Rathbun handled portions of the case involving the search of Nichols’ residence and the effort to send him back to Oklahoma. “I have the best law firm,” Rathbun says of what’s now Depew Gillen Rathbun & McInteer. “They’re like brothers and sisters to me. But that was the best job that I ever had.”

Until his time as a U.S. attorney, Rathbun’s practice was 100 percent devoted to contaminated groundwater. But he’s had to evolve. “There’s actually not much of that practice left anymore,” Rathbun says. “Companies that used to dump contaminants into the ground are more responsible now. So it’s good for the environment. Not so good for Randy Rathbun.”

Unfortunately, there are plenty of other ways in which the land can be abused.

In July 2007, a flood inundated Coffeyville, Kan. Officials at the Coffeyville refinery decided that to keep their crude oil tank from floating, they should pump it full of additional oil. But workers neglected to turn off the line after the tank had filled, Rathbun says. By 6:30 the next morning, 90,000 gallons of oil had coated the surrounding landscape, wiping out most of the east end of the town. “The refinery tried to portray this as [being caused by] an act of God,” contends Rathbun, who is representing businesses and farmers affected. “What it actually was, was that they let a tank run over—and it hadn’t been the first time a tank ran over at that refinery. And when a tank runs over in the middle of a flood, it causes catastrophic problems. There was oil clear down 20 miles into Oklahoma.”

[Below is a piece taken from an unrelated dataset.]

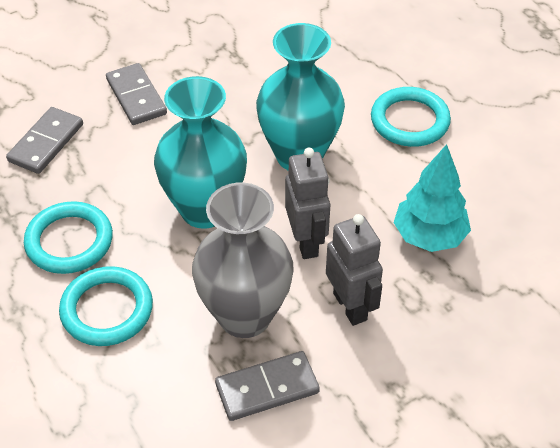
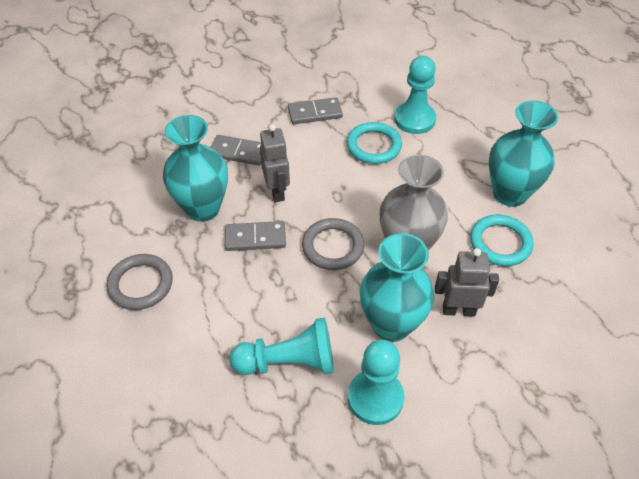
grey ring: none = 0 -> [106,254,173,310] [302,218,364,270] = 2
turquoise pawn: none = 0 -> [230,317,334,375] [348,340,404,425] [394,56,436,134] = 3
turquoise ring: [24,201,113,274] [59,266,153,346] [371,87,451,147] = 3 -> [347,122,402,164] [470,215,533,266] = 2
turquoise tree: [394,144,471,252] = 1 -> none = 0
turquoise vase: [154,76,247,229] [256,23,345,171] = 2 -> [163,115,228,222] [360,233,434,342] [489,100,558,207] = 3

Eighteen of the 20 cases that Rathbun filed have settled. At press time, he was awaiting trial for the remaining two. “The sad thing about it is if they had had any kind of emergency plan, it would have never happened,” he says.

With only 25 percent of his practice now devoted to environmental law, Rathbun has broadened his practice to include employment and civil rights law. “I have this white knight syndrome that I know drives my partners crazy sometimes,” Rathbun says. “But I think a jury can spot a phony a mile away—which requires me to believe with every fiber of my being that my clients are in the right and are being hurt by someone that doesn’t care about them.”

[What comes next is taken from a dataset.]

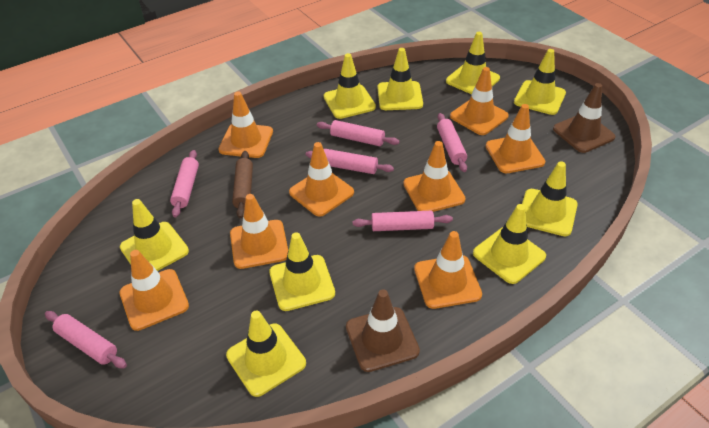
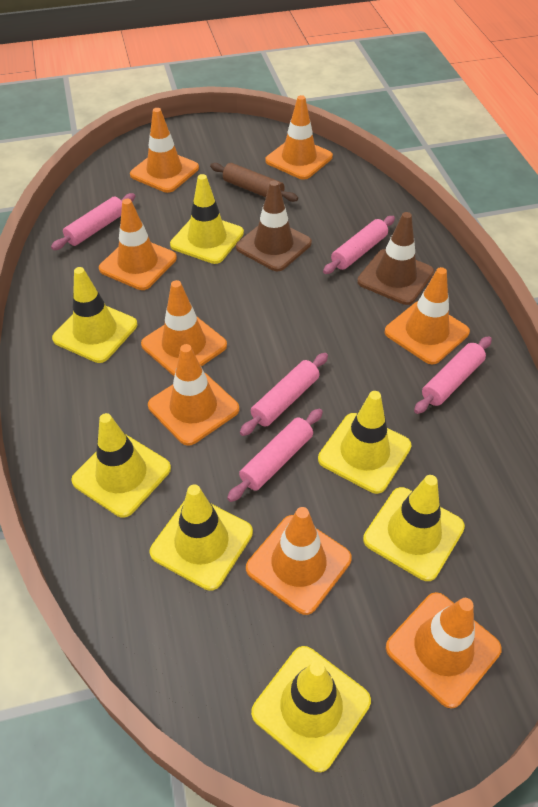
pink rolling pin: [45,311,127,368] [170,150,199,218] [306,149,394,174] [317,120,400,146] [353,211,453,231] [437,113,467,172] = 6 -> [51,193,136,250] [227,409,323,502] [240,353,328,436] [323,216,395,274] [414,336,492,414] = 5
yellow traffic cone: [120,199,189,271] [226,311,306,397] [269,232,335,311] [324,53,376,119] [378,48,423,110] [446,32,500,94] [473,204,546,284] [514,49,566,115] [522,161,578,236] = 9 -> [52,267,137,363] [71,413,171,518] [150,484,253,591] [170,174,244,264] [251,646,371,772] [318,391,412,494] [363,475,465,581] = 7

Though he takes his clients’ concerns seriously, Rathbun believes a sense of humor is crucial to the job.

“Look, I don’t like lawyers who take themselves too seriously, and I have never done that,” he says. “I have success with juries because I’m not a stuffed shirt. Life’s too short, and you need to enjoy every day of it. I’m just so blessed. I talk to so many people that hate to get up in the morning and go to work, and I’m just always eager to get in the office.” He laughs. “I guess that’s pretty pathetic, isn’t it?”